Our goal is to decrease a cancer cell’s ability to repair its DNA, while still allowing normal cells to repair themselves. In other words, we’re working to create a switch that says to the cancer cells, “You’ve been damaged. Now, don’t repair yourself. Die.”
Collecting tissue from the operating room to use in developing molecular biochemical profiles
Molecular biochemical profiles will help us learn how a specific therapy will affect a tumor and the rest of the child’s body. In the future, we hope to use molecular profiling of a tumor to custom design therapies for each patient. More research is needed to get to this point.
Developing techniques to change repair activity in a test tube (in vitro)
This will help us evaluate how cancer cells survive treatment. Then, we can develop better therapies to counter the resistance of the cancer cells.
Developing techniques that alter repair activities in living tissue (in vivo)
This will help us improve the effectiveness of DNA-damaging-based therapies.
Developing new treatment plans
This includes understanding, before therapy begins, how a tumor will respond to the treatment, and then developing protocols (standard plans) that prevent tumors from returning.

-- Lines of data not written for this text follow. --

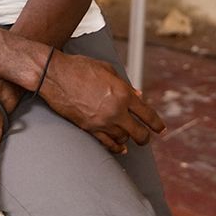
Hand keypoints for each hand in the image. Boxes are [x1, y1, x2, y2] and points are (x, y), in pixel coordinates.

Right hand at [37, 51, 164, 153]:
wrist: (55, 75)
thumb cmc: (81, 68)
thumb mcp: (108, 70)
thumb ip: (125, 85)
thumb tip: (138, 95)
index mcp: (123, 93)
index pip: (147, 114)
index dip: (156, 124)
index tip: (160, 129)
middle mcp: (115, 110)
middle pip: (138, 133)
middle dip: (145, 138)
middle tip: (146, 138)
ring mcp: (102, 121)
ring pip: (122, 139)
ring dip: (127, 139)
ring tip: (128, 137)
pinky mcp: (89, 128)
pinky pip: (106, 143)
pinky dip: (115, 147)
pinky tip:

It also involves combining new and older chemotherapy and radiation therapy to make the most of cellular response to DNA damage.
Also, combining new and older chemotherapy and radiation therapy to make the most of cellular response to DNA damage.
Q: How will your team’s findings benefit children who have brain tumors?
A: Our findings will increase the effectiveness of radiation therapy and chemotherapy. Along with surgical advances, improved non-surgical treatments may increase the likelihood of successfully treating children who have brain tumors.